#### AIM OF THE EXERCISE:
Skip all lines in the entries below that come before the one containing "Where are all". Repeat that line and the rest exactly.

#### SUPPLIED DATA:
---

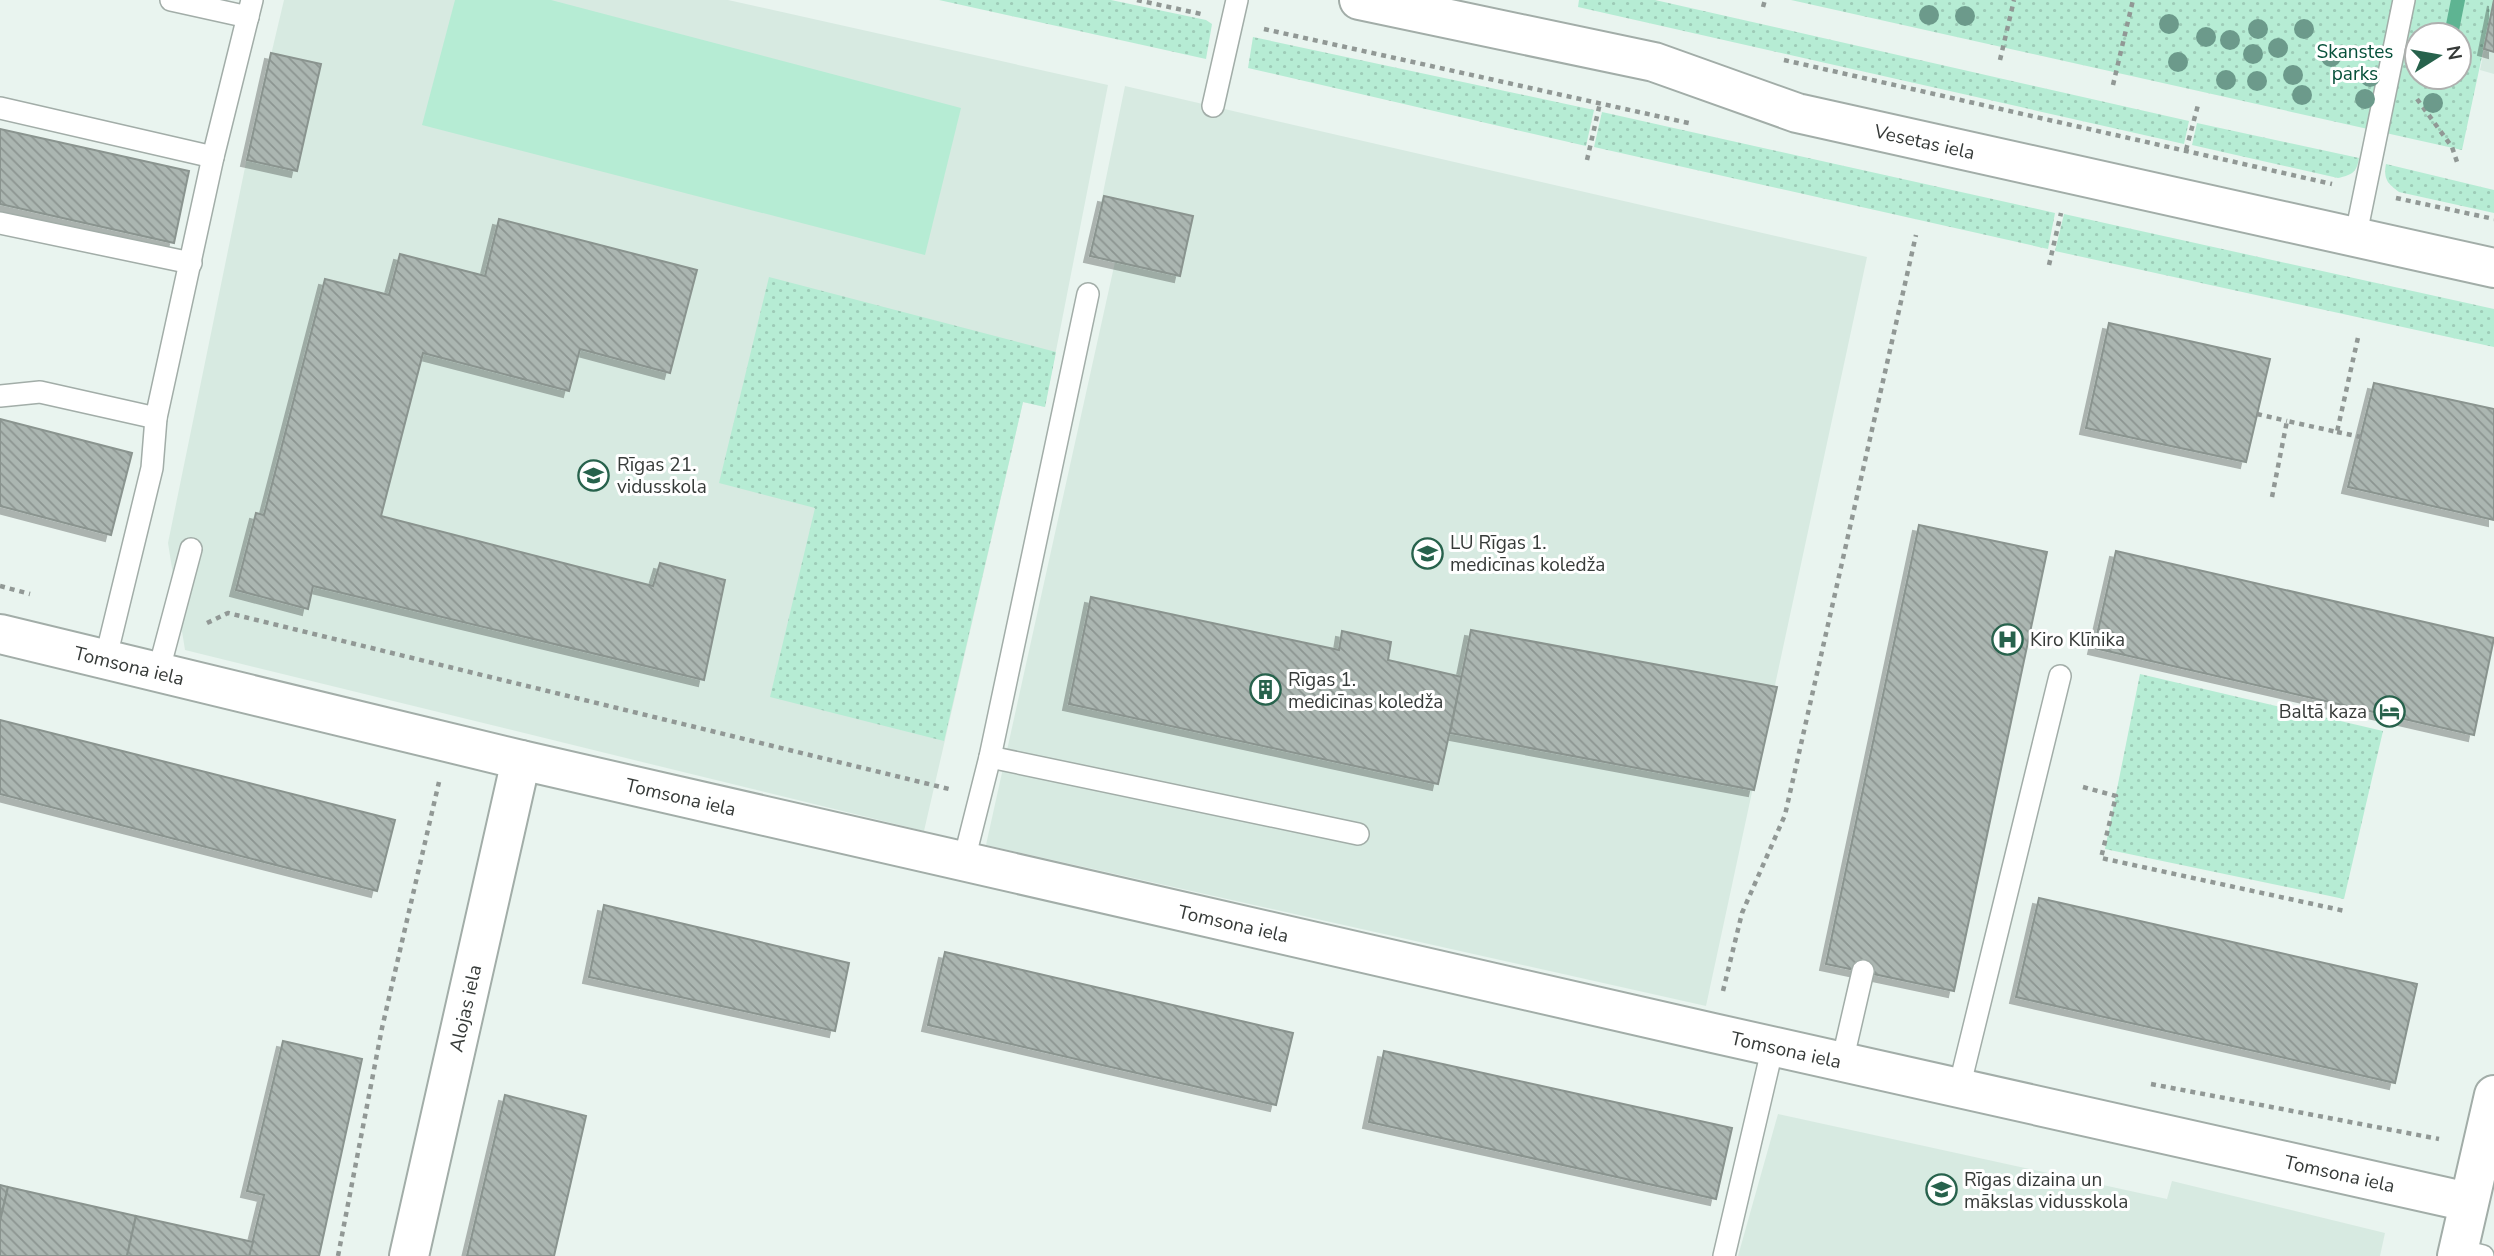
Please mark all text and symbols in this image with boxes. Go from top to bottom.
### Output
north arrow [2403,21,2473,91]
park label: Skanstes parks [2317,39,2393,87]
text: N [2440,43,2468,62]
street label: Vesetas iela [1871,118,1977,166]
place label: Rīgas 21. vidusskola [617,452,707,500]
school or university icon: Rīgas 21. vidusskola [577,458,611,492]
place label: LU Rīgas 1. medicīnas koledža [1450,530,1605,578]
school or university icon: LU Rīgas 1. medicīnas koledža [1410,536,1444,570]
hospital icon: Kiro Klīnika [1990,622,2024,656]
place label: Kiro Klīnika [2030,627,2125,653]
street label: Tomsona iela [71,640,187,692]
place label: Rīgas 1. medicīnas koledža [1288,667,1443,715]
building icon: Rīgas 1. medicīnas koledža [1248,673,1282,707]
hotel icon: Baltā kaza [2373,694,2407,728]
place label: Baltā kaza [2279,699,2367,725]
street label: Tomsona iela [623,772,738,823]
street label: Tomsona iela [1176,899,1291,949]
street label: Alojas iela [443,962,488,1055]
street label: Tomsona iela [1728,1025,1844,1075]
street label: Tomsona iela [2282,1149,2397,1199]
place label: Rīgas dizaina un mākslas vidusskola [1964,1167,2128,1215]
school or university icon: Rīgas dizaina un mākslas vidusskola [1924,1173,1958,1207]

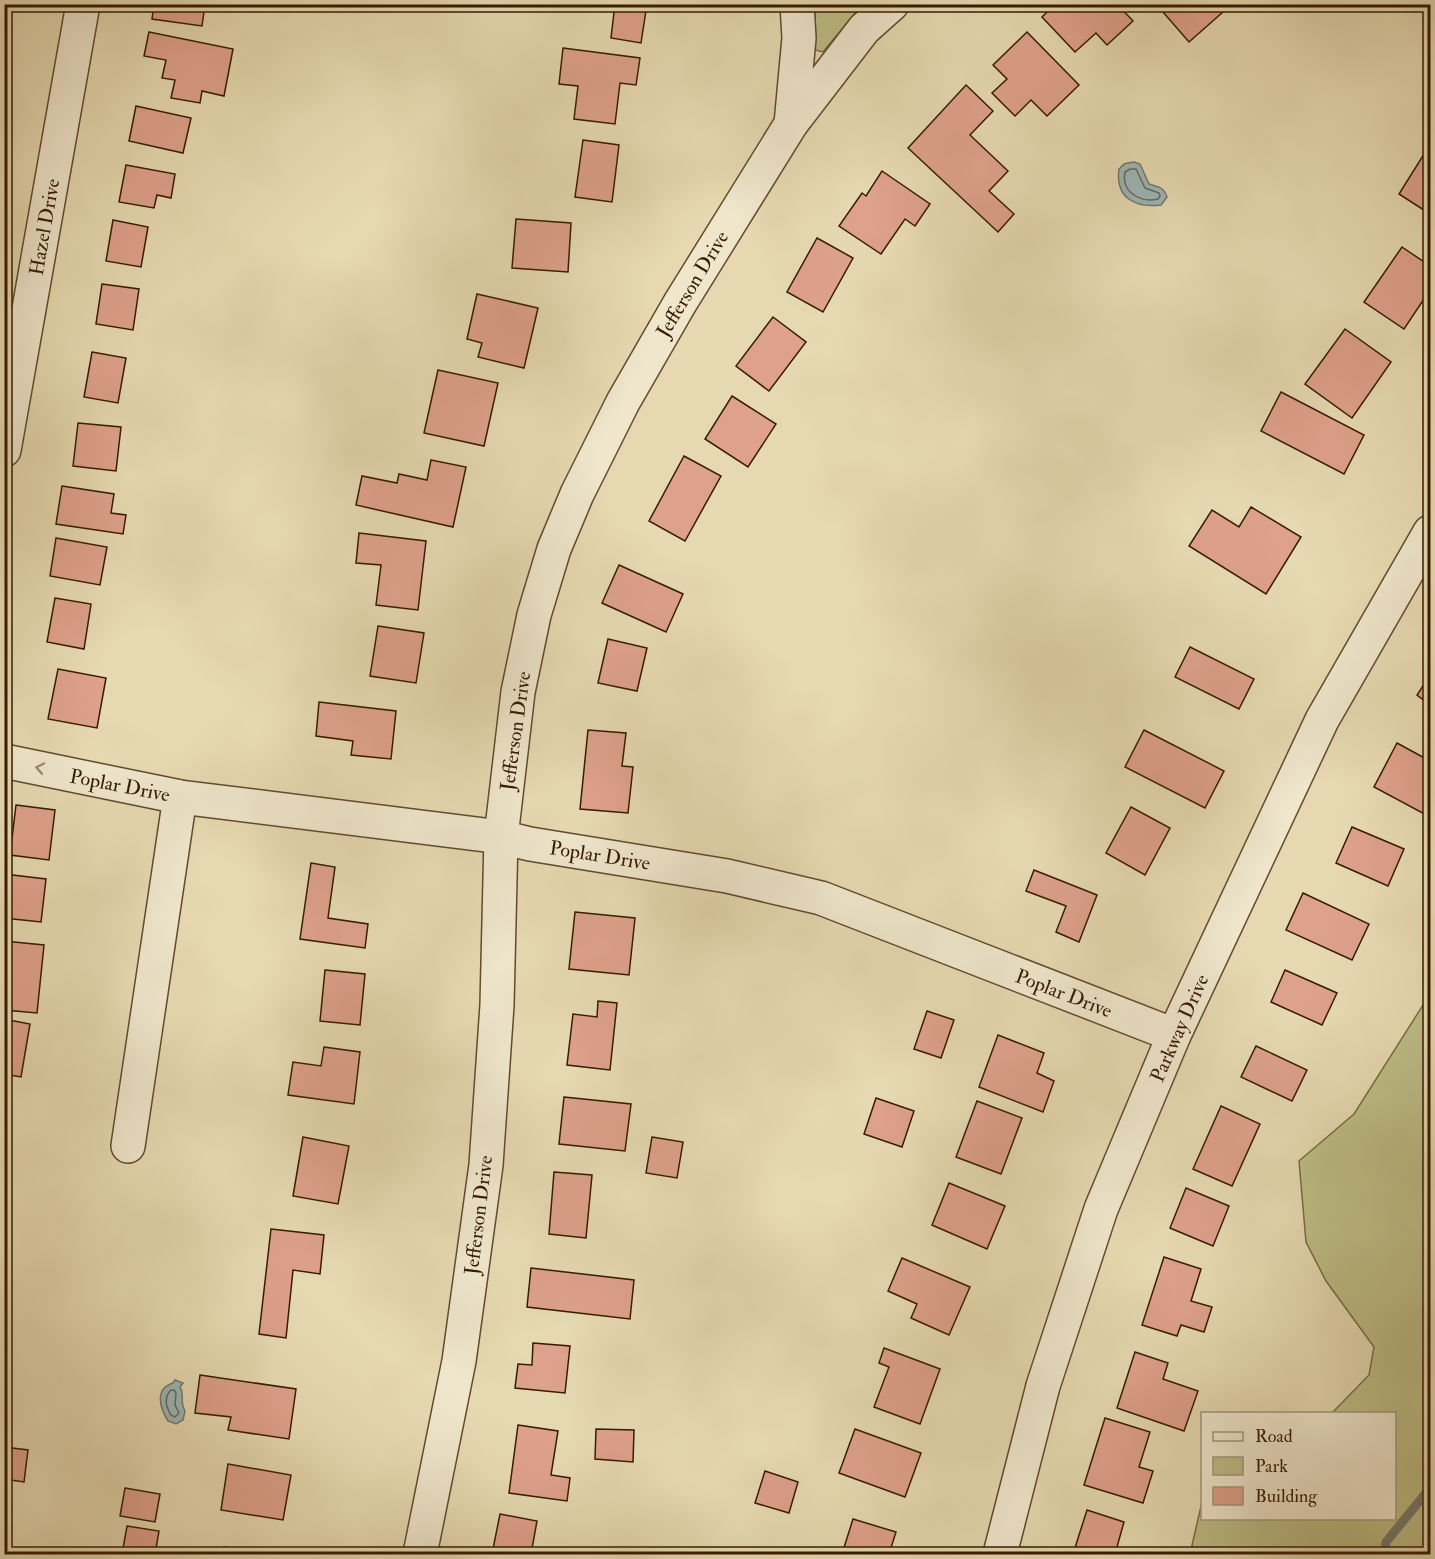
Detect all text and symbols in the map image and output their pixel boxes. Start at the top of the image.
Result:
street label: Hazel Drive [24,177,65,277]
street label: Jefferson Drive [650,226,734,343]
street label: Jefferson Drive [495,670,536,793]
one-way arrow [36,763,46,776]
street label: Poplar Drive [67,764,172,808]
street label: Poplar Drive [548,835,652,877]
street label: Poplar Drive [1012,964,1116,1024]
street label: Parkway Drive [1145,970,1214,1086]
street label: Jefferson Drive [459,1154,498,1277]
legend [1201,1412,1396,1520]
text: Road [1255,1425,1293,1448]
text: Park [1255,1455,1288,1478]
text: Building [1255,1485,1318,1508]

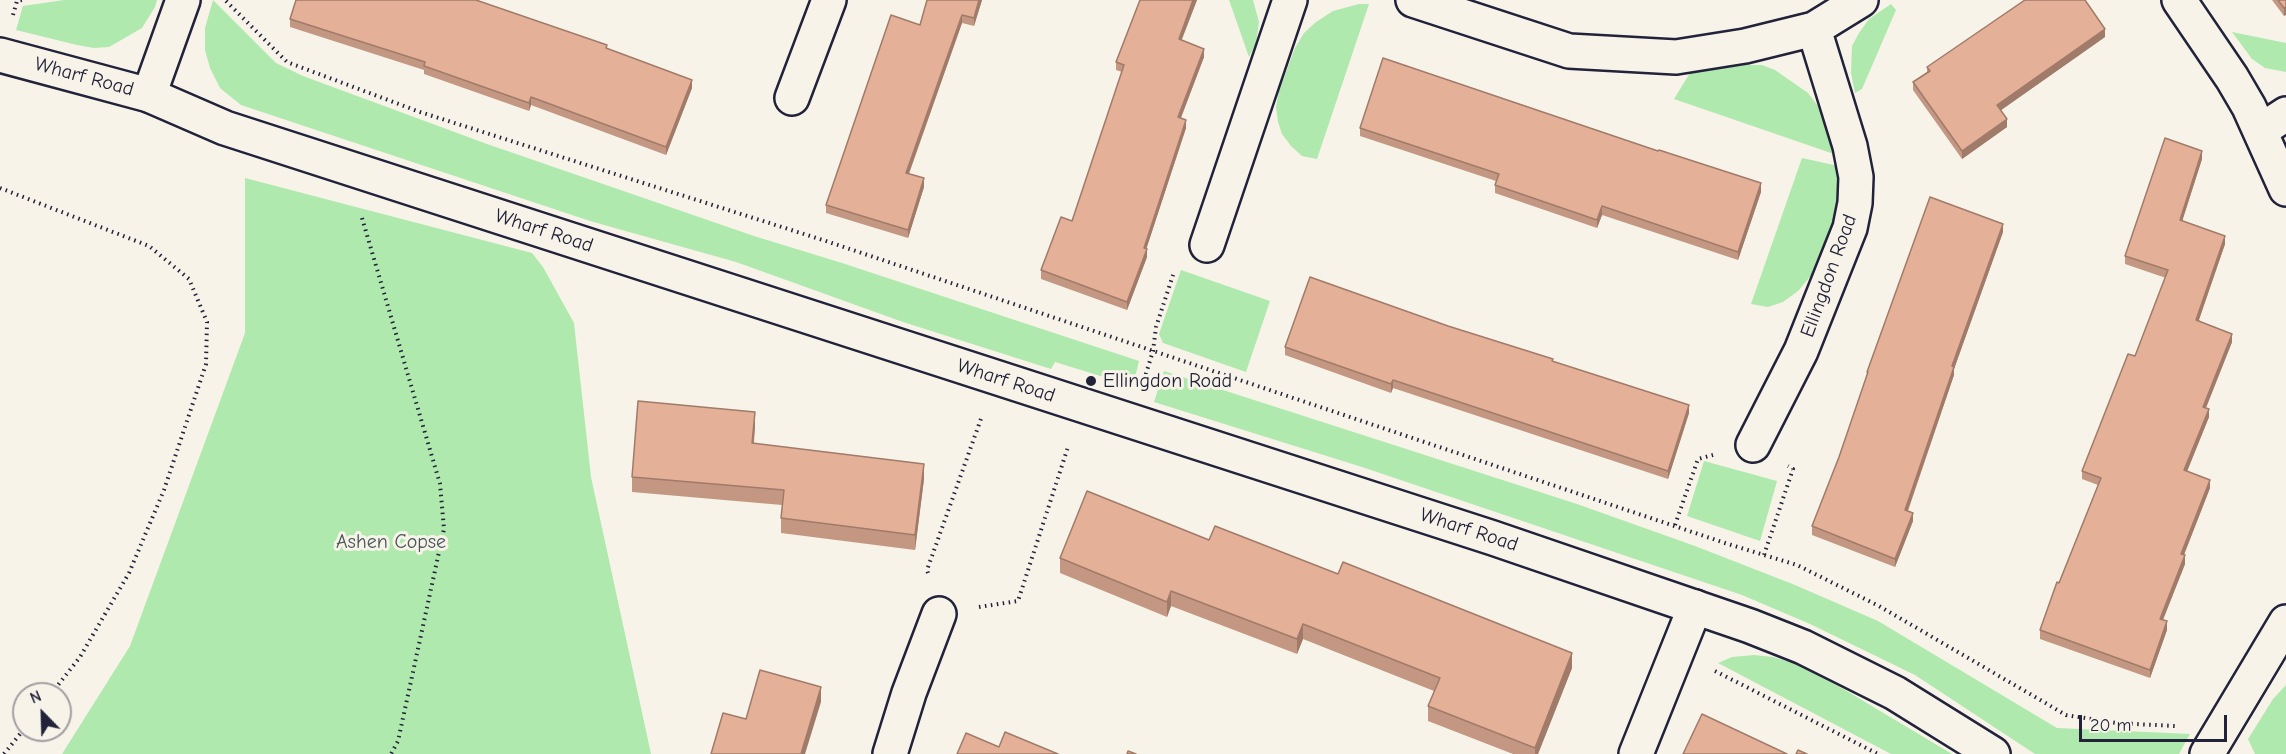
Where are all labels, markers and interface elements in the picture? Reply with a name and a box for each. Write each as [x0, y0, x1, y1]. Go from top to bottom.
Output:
street label: Wharf Road [32, 52, 136, 102]
street label: Wharf Road [492, 204, 596, 258]
street label: Ellingdon Road [1796, 211, 1862, 341]
street label: Wharf Road [954, 354, 1058, 408]
place label: Ellingdon Road [1103, 369, 1232, 393]
marker: Ellingdon Road [1084, 374, 1098, 388]
street label: Wharf Road [1417, 503, 1521, 557]
park label: Ashen Copse [336, 530, 446, 554]
north arrow [12, 682, 72, 742]
text: N [27, 687, 44, 708]
scale bar [2082, 703, 2230, 741]
text: 20 m [2090, 715, 2131, 736]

---

#### RESPONSE:
Where are all labels, markers and interface elements in the picture? Reply with a name and a box for each. Write each as [x0, y0, x1, y1]. Go from top to bottom.
Output:
street label: Wharf Road [32, 52, 136, 102]
street label: Wharf Road [492, 204, 596, 258]
street label: Ellingdon Road [1796, 211, 1862, 341]
street label: Wharf Road [954, 354, 1058, 408]
place label: Ellingdon Road [1103, 369, 1232, 393]
marker: Ellingdon Road [1084, 374, 1098, 388]
street label: Wharf Road [1417, 503, 1521, 557]
park label: Ashen Copse [336, 530, 446, 554]
north arrow [12, 682, 72, 742]
text: N [27, 687, 44, 708]
scale bar [2082, 703, 2230, 741]
text: 20 m [2090, 715, 2131, 736]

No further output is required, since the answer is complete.